# Element of minimum norm among non-units in Euclidean ring is a universal side divisor

## Statement

Suppose $R$ is a commutative unital ring and $N$ is a Euclidean norm on $R$ -- in particular, $R$ is a Euclidean ring. Suppose $b$ is a nonzero element of $R$ that is not a unit, and such that $N(b) \le N(r)$ for all nonzero non-units $r$ of $R$. Then, $b$ is a universal side divisor in $R$.

## Definitions used

### Euclidean norm

Further information: Euclidean norm

### Universal side divisor

Further information: Universal side divisor

A nonzero non-unit $b$ in a commutative unital ring $R$ is termed a universal side divisor in $R$ if for any $a \in R$, either $b | a$ or there exists a unit $r \in R$ such that $b | a - r$.

## Proof

Given: A commutative unital ring $R$ with a Euclidean norm $N$. A nonzero non-unit element $b$ of $R$ such that $N(b) \le N(r)$ for all nonzero non-units $r$ in $R$.

To prove: $b$ is a universal side divisor in $R$.
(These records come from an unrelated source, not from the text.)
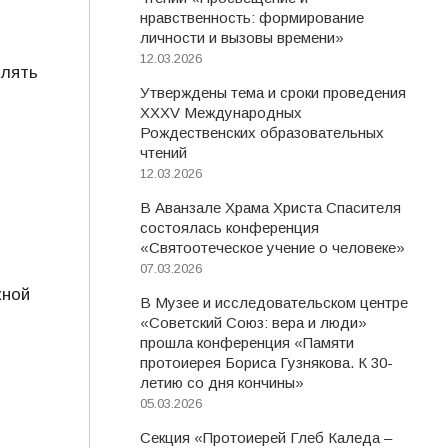
нравственность: формирование
личности и вызовы времени»
12.03.2026
влять
Утверждены тема и сроки проведения
XXXV Международных
Рождественских образовательных
чтений
12.03.2026
В Аванзале Храма Христа Спасителя
состоялась конференция
«Святоотеческое учение о человеке»
07.03.2026
жной
В Музее и исследовательском центре
«Советский Союз: вера и люди»
прошла конференция «Памяти
протоиерея Бориса Гузнякова. К 30-
летию со дня кончины»
05.03.2026
Секция «Протоиерей Глеб Каледа –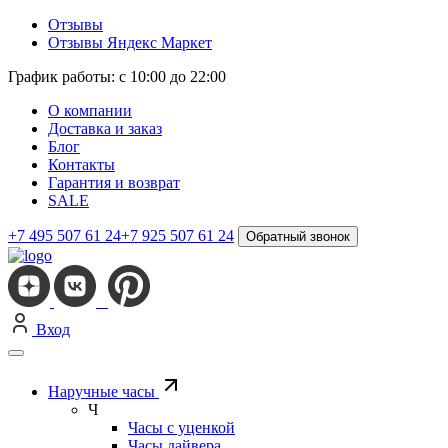
Отзывы
Отзывы Яндекс Маркет
График работы: с 10:00 до 22:00
О компании
Доставка и заказ
Блог
Контакты
Гарантия и возврат
SALE
+7 495 507 61 24
+7 925 507 61 24
Обратный звонок
Вход
Наручные часы
Ч
Часы с уценкой
Часы дайвера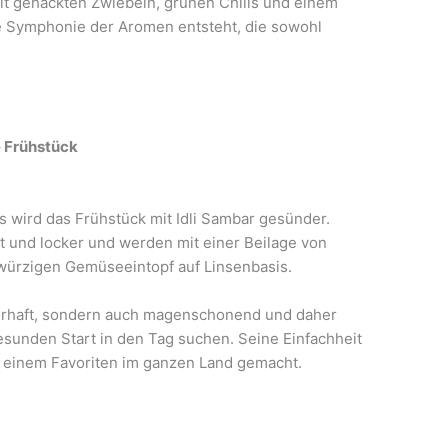
mit gehackten Zwiebeln, grünen Chilis und einem
ne Symphonie der Aromen entsteht, die sowohl
e Frühstück
s wird das Frühstück mit Idli Sambar gesünder.
ht und locker und werden mit einer Beilage von
würzigen Gemüseeintopf auf Linsenbasis.
ahrhaft, sondern auch magenschonend und daher
 gesunden Start in den Tag suchen. Seine Einfachheit
zu einem Favoriten im ganzen Land gemacht.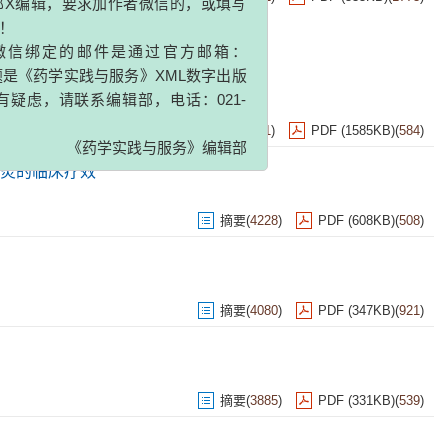
知
收取审稿费、版面费、加急费等
辑，要求加作者微信的，或填写
定的邮件是通过官方邮箱：
摘要
(
3371
)
PDF (1585KB)
(
584
)
学实践与服务》XML数字出版
请联系编辑部，电话：021-
炎的临床疗效
《药学实践与服务》编辑部
摘要
(
4228
)
PDF (608KB)
(
508
)
摘要
(
4080
)
PDF (347KB)
(
921
)
摘要
(
3885
)
PDF (331KB)
(
539
)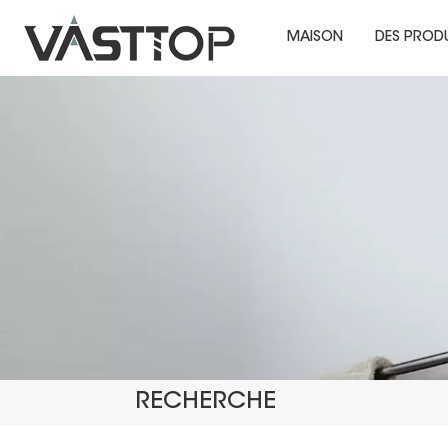
MAISON
DES PROD
RECHERCHE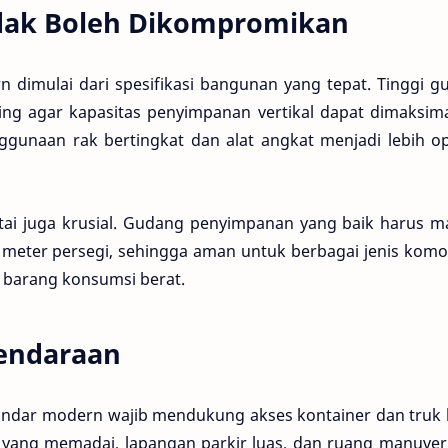
idak Boleh Dikompromikan
dimulai dari spesifikasi bangunan yang tepat. Tinggi g
ng agar kapasitas penyimpanan vertikal dapat dimaksima
ggunaan rak bertingkat dan alat angkat menjadi lebih op
antai juga krusial. Gudang penyimpanan yang baik harus 
meter persegi, sehingga aman untuk berbagai jenis komod
a barang konsumsi berat.
Kendaraan
ndar modern wajib mendukung akses kontainer dan truk 
yang memadai, lapangan parkir luas, dan ruang manuver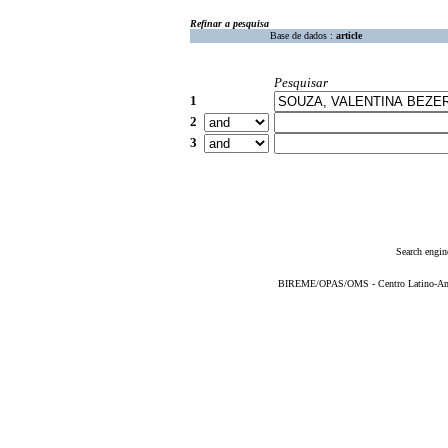
Refinar a pesquisa
Base de dados :
article
Pesquisar
1
2
3
Search engin
BIREME/OPAS/OMS - Centro Latino-Ame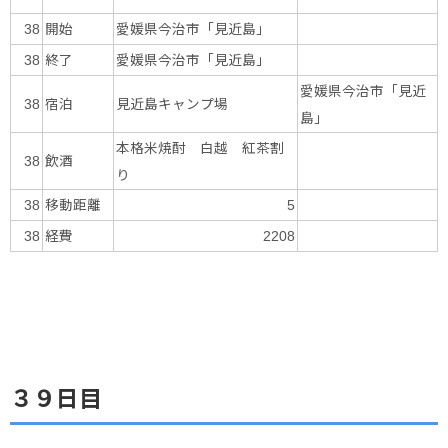
開始
愛媛県今治市「見近島」
38
終了
愛媛県今治市「見近島」
38
愛媛県今治市「見近
宿泊
見近島キャンプ場
38
島」
本格米焼酎 白越 紅茶割
飲酒
38
り
移動距離
38
5
経費
38
2208
３９日目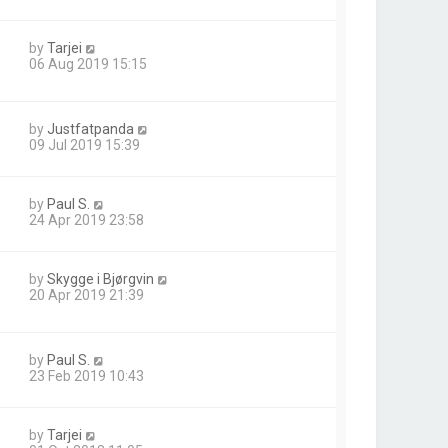
by
Tarjei
06 Aug 2019 15:15
by
Justfatpanda
09 Jul 2019 15:39
by
Paul S.
24 Apr 2019 23:58
by
Skygge i Bjørgvin
20 Apr 2019 21:39
by
Paul S.
23 Feb 2019 10:43
by
Tarjei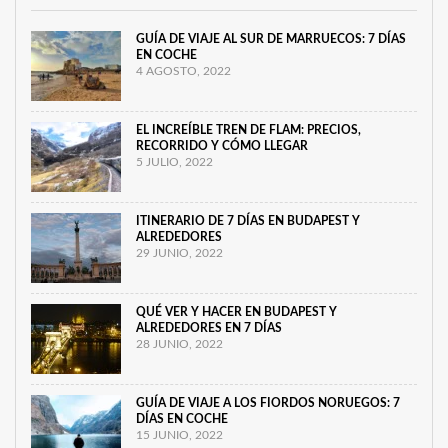
GUÍA DE VIAJE AL SUR DE MARRUECOS: 7 DÍAS
EN COCHE
4 AGOSTO, 2022
EL INCREÍBLE TREN DE FLAM: PRECIOS,
RECORRIDO Y CÓMO LLEGAR
5 JULIO, 2022
ITINERARIO DE 7 DÍAS EN BUDAPEST Y
ALREDEDORES
29 JUNIO, 2022
QUÉ VER Y HACER EN BUDAPEST Y
ALREDEDORES EN 7 DÍAS
28 JUNIO, 2022
GUÍA DE VIAJE A LOS FIORDOS NORUEGOS: 7
DÍAS EN COCHE
15 JUNIO, 2022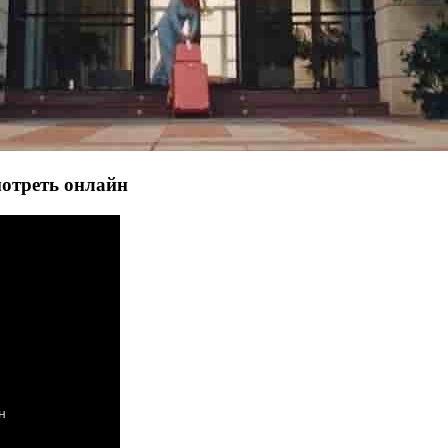
мотреть онлайн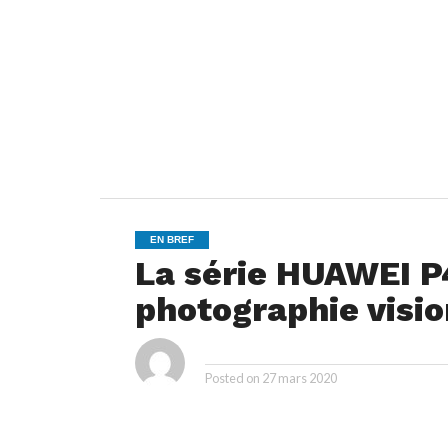
EN BREF
La série HUAWEI P
photographie visio
ya
By
Posted on
27 mars 2020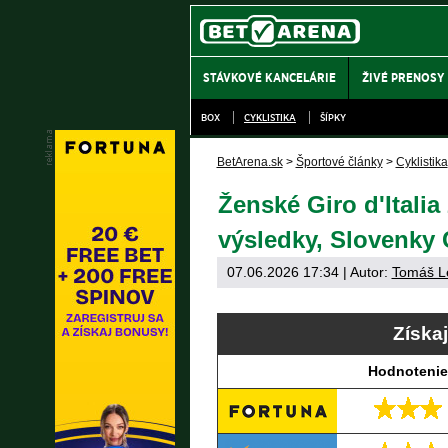
STÁVKOVÉ KANCELÁRIE
ŽIVÉ PRENOSY
BOX
CYKLISTIKA
ŠÍPKY
BetArena.sk
>
Športové články
>
Cyklistika
Ženské Giro d'Italia
výsledky, Slovenky
07.06.2026 17:34
| Autor:
Tomáš L
Získa
Hodnotenie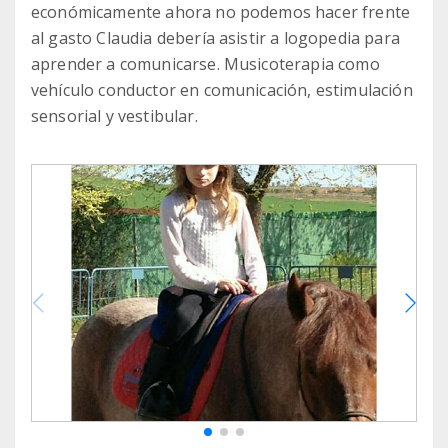
económicamente ahora no podemos hacer frente
al gasto Claudia debería asistir a logopedia para
aprender a comunicarse. Musicoterapia como
vehículo conductor en comunicación, estimulación
sensorial y vestibular.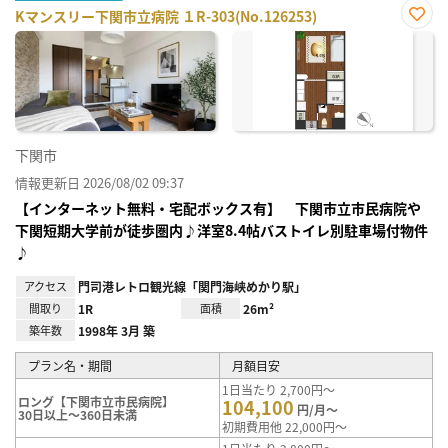
Kマンスリー下関市立病院 １R-303(No.126253)
お気
に入
り登
録
下関市
情報更新日 2026/08/02 09:37
【インターネット無料・宅配ボックス有】 下関市立市民病院や
下関短期大学前が徒歩圏内♪洋室8.4帖バストイレ別駐車場付物件
♪
アクセス
門司港レトロ観光線「関門海峡めかり駅」
間取り
1R
面積
26m²
築年数
1998年 3月 築
プラン名・期間
月額目安
1日当たり 2,700円～
ロング【下関市立市民病院】
104,100
円/月～
30日以上～360日未満
初期費用他 22,000円～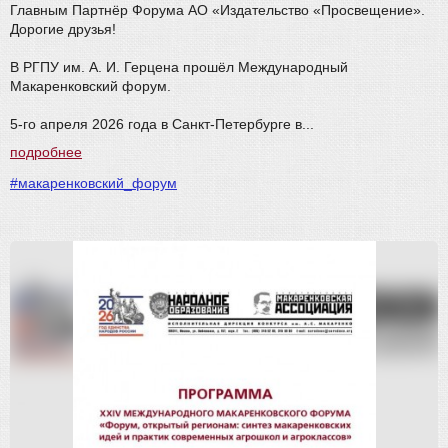
Главным Партнёр Форума АО «Издательство «Просвещение».
Дорогие друзья!
В РГПУ им. А. И. Герцена прошёл Международный
Макаренковский форум.
5-го апреля 2026 года в Санкт-Петербурге в...
подробнее
#макаренковский_форум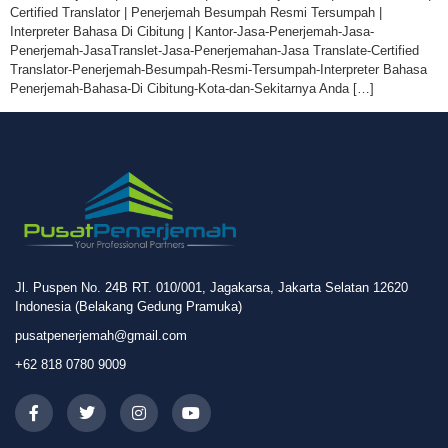
Certified Translator | Penerjemah Besumpah Resmi Tersumpah |
Interpreter Bahasa Di Cibitung | Kantor-Jasa-Penerjemah-Jasa-
Penerjemah-JasaTranslet-Jasa-Penerjemahan-Jasa Translate-Certified
Translator-Penerjemah-Besumpah-Resmi-Tersumpah-Interpreter Bahasa
Penerjemah-Bahasa-Di Cibitung-Kota-dan-Sekitarnya Anda […]
Jl. Puspen No. 24B RT. 010/001, Jagakarsa, Jakarta Selatan 12620
Indonesia (Belakang Gedung Pramuka)
pusatpenerjemah@gmail.com
+62 818 0780 9009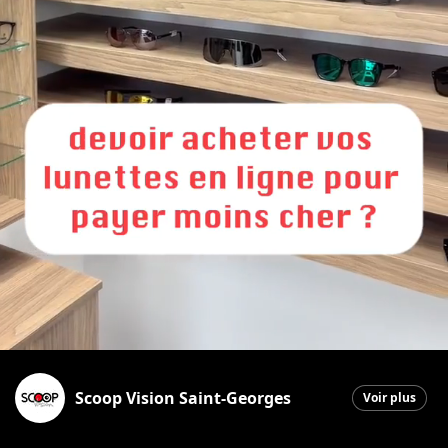
Scoop Vision Saint-Georges
Voir plus
Saint-Georges
|
5 février 2026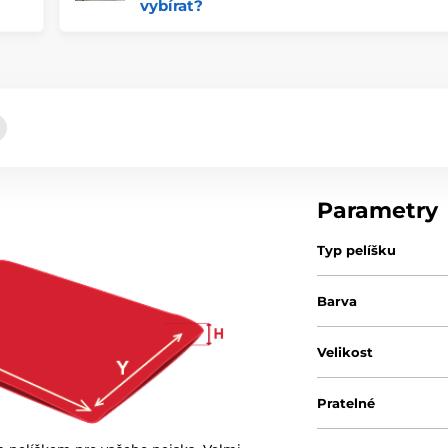
vybírat?
Parametry
Typ pelíšku
Barva
Velikost
Pratelné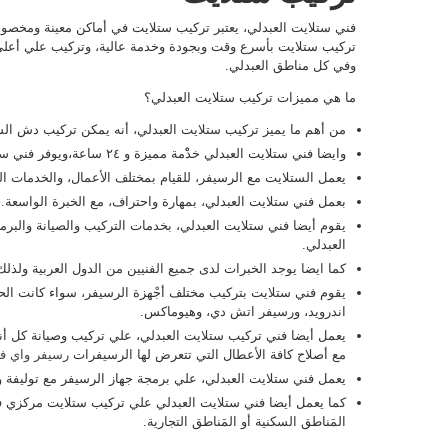
فني ستلايت العبدلي، يعتبر تركيب ستلايت في أماكن معينة ومخصو
تركيب ستلايت بأسرع وقت وبجودة وخدمة عالية، وتركيب علي أعلي 
وفي كل مناطق العبدلي.
ما هي مميزات تركيب ستلايت العبدلي؟
من أهم ما يميز تركيب ستلايت العبدلي، أنه يمكن تركيب دش الس
وايضا فني ستلايت العبدلي خدْْمة مميزة و ٢٤ ساعة،ويوفر فني ستلايت هندي على مدار الساعة وبدون عطلات.
يعمل الستلايت مع الرسيفر، للقيام بمختلف الأعمال، والخدمات الت
بعمل فني ستلايت العبدلي، بمهارة واحتراف، مع الخبرة الواسعة.
يقوم أيضا فني ستلايت العبدلي، بخدمات التركيب والصيانة والبرم
العبدلي.
كما ايضا يوجد الخبرات لدى جميع الفنيين من الدول العربية ولذلك
يقوم فني ستلايت بتركيب مختلف أجْهزة الرسيفر، سواء كانت الحدي
اندرويد، ورسيفر اتش دي، وهيوماكس.
يعمل أيضا فني تركيب ستلايت العبدلي، علي تركيب وصيانة كل أ
مع أصلاح كافة الأعطال التي تتعرض لها الرسيفرات
رسيفر واي ف
يعمل فني ستلايت العبدلي، علي برمجة جهاز الرسيفر مع توليفة 
كما يعمل أيضا فني ستلايت العبدلي علي تركيب ستلايت مركزي 
المَناطق السكنية أو المَناطق التجارية.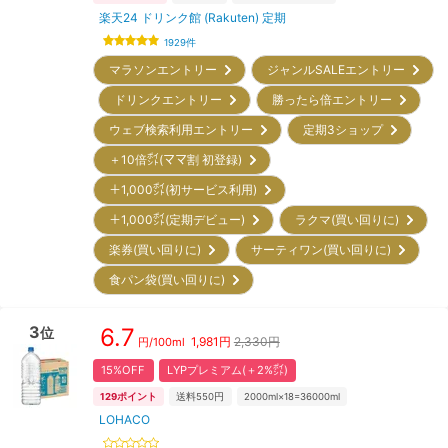
楽天24 ドリンク館 (Rakuten) 定期
1929
件
マラソンエントリー
ジャンルSALEエントリー
ドリンクエントリー
勝ったら倍エントリー
ウェブ検索利用エントリー
定期3ショップ
＋10倍㌽(ママ割 初登録)
＋1,000㌽(初サービス利用)
＋1,000㌽(定期デビュー)
ラクマ(買い回りに)
楽券(買い回りに)
サーティワン(買い回りに)
食パン袋(買い回りに)
3
6.7
位
1,981
円
2,330円
円/
100ml
15%OFF
LYPプレミアム(＋2%㌽)
129
ポイント
送料550円
2000ml×18=36000ml
LOHACO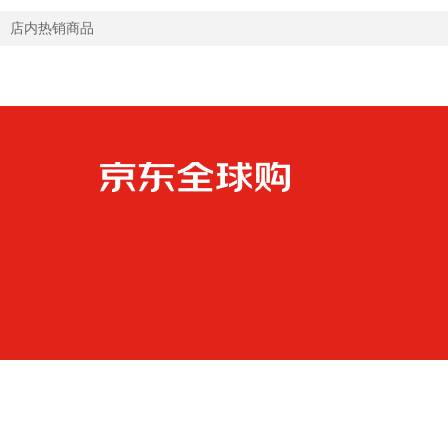
店内热销商品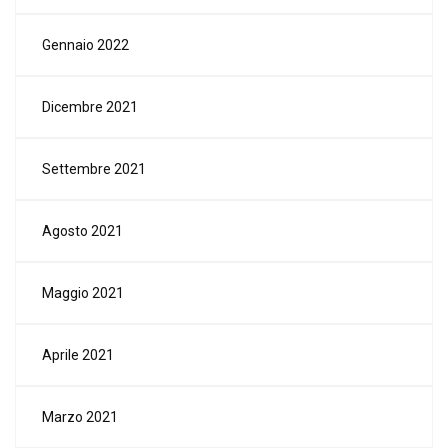
Gennaio 2022
Dicembre 2021
Settembre 2021
Agosto 2021
Maggio 2021
Aprile 2021
Marzo 2021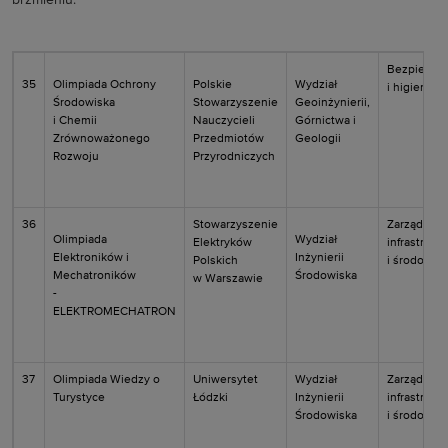
brzmieniu:
Bezpiecze
35
Olimpiada Ochrony
Polskie
Wydział
i higiena p
Środowiska
Stowarzyszenie
Geoinżynierii,
i Chemii
Nauczycieli
Górnictwa i
Zrównoważonego
Przedmiotów
Geologii
Rozwoju
Przyrodniczych
36
Stowarzyszenie
Zarządzeni
Olimpiada
Wydział
Elektryków
infrastrukt
Elektroników i
Inżynierii
Polskich
i środowis
Mechatroników
Środowiska
w Warszawie
-
ELEKTROMECHATRON
37
Olimpiada Wiedzy o
Uniwersytet
Wydział
Zarządzeni
Turystyce
Łódzki
Inżynierii
infrastrukt
Środowiska
i środowis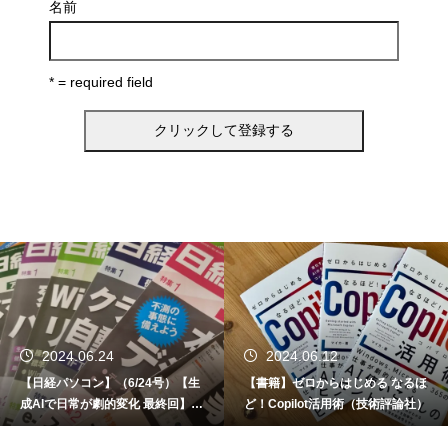
名前
* = required field
2024.06.24
2024.06.12
【日経パソコン】（6/24号）【生
【書籍】ゼロからはじめる なるほ
成AIで日常が劇的変化 最終回】 A
ど！Copilot活用術（技術評論社）
I時代のアプリケーション／サービ
ス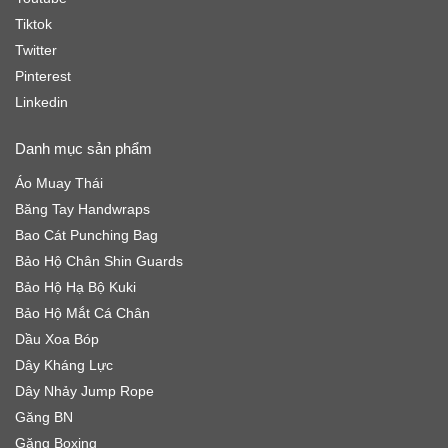
Tiktok
Twitter
Pinterest
Linkedin
Danh mục sản phẩm
Áo Muay Thái
Băng Tay Handwraps
Bao Cát Punching Bag
Bảo Hộ Chân Shin Guards
Bảo Hộ Hạ Bộ Kuki
Bảo Hộ Mắt Cá Chân
Dầu Xoa Bóp
Dây Kháng Lực
Dây Nhảy Jump Rope
Găng BN
Găng Boxing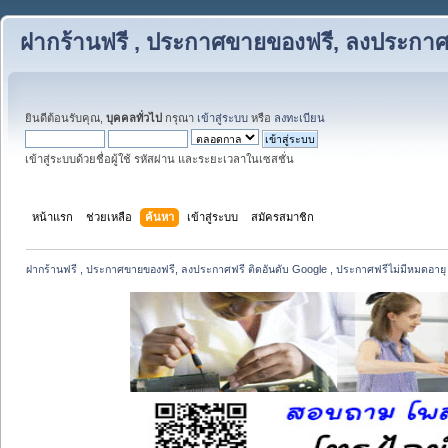
ฝากร้านฟรี , ประกาศขายของฟรี, ลงประกาศฟ
ยินดีต้อนรับคุณ,
บุคคลทั่วไป
กรุณา
เข้าสู่ระบบ
หรือ
ลงทะเบียน
เข้าสู่ระบบด้วยชื่อผู้ใช้ รหัสผ่าน และระยะเวลาในเซสชั่น
หน้าแรก
ช่วยเหลือ
ค้นหา
เข้าสู่ระบบ
สมัครสมาชิก
ฝากร้านฟรี , ประกาศขายของฟรี, ลงประกาศฟรี ติดอันดับ Google , ประกาศฟรีไม่มีหมดอายุ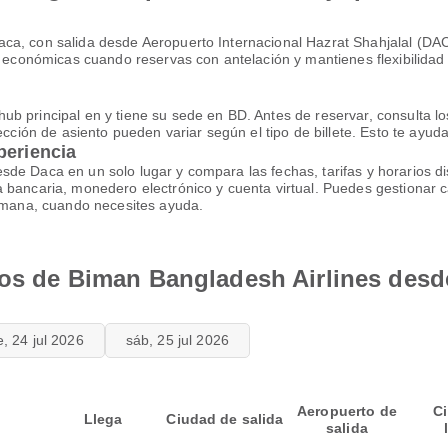
ca, con salida desde Aeropuerto Internacional Hazrat Shahjalal (DA
ás económicas cuando reservas con antelación y mantienes flexibilidad
 principal en y tiene su sede en BD. Antes de reservar, consulta los 
ección de asiento pueden variar según el tipo de billete. Esto te ayuda
periencia
sde Daca en un solo lugar y compara las fechas, tarifas y horarios 
 bancaria, monedero electrónico y cuenta virtual. Puedes gestionar 
semana, cuando necesites ayuda.
elos de Biman Bangladesh Airlines des
e, 24 jul 2026
sáb, 25 jul 2026
Aeropuerto de
C
Llega
Ciudad de salida
salida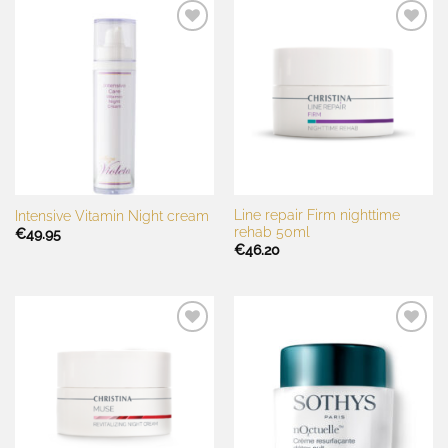
Toevoegen
Toevoegen
aan
aan
wenslijst
wenslijst
Line repair Firm nighttime
Intensive Vitamin Night cream
rehab 50ml
€
49.95
€
46.20
Toevoegen
Toevoegen
aan
aan
wenslijst
wenslijst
Proof: Pick any $a \in R$. Then, by the Euclidean algorithm, we can write:

$a = bq + r$

where either $r = 0$ or $N(r) < N(b)$. If $r = 0$, $b | a$, and we are done. Otherwise, $N(r) < N(b)$. By assumption, $b$ has smallest norm among the non-units, so $r$ must be a unit, hence $bq = a - r$, so $b | a - r$ for a unit $r$, and we are done.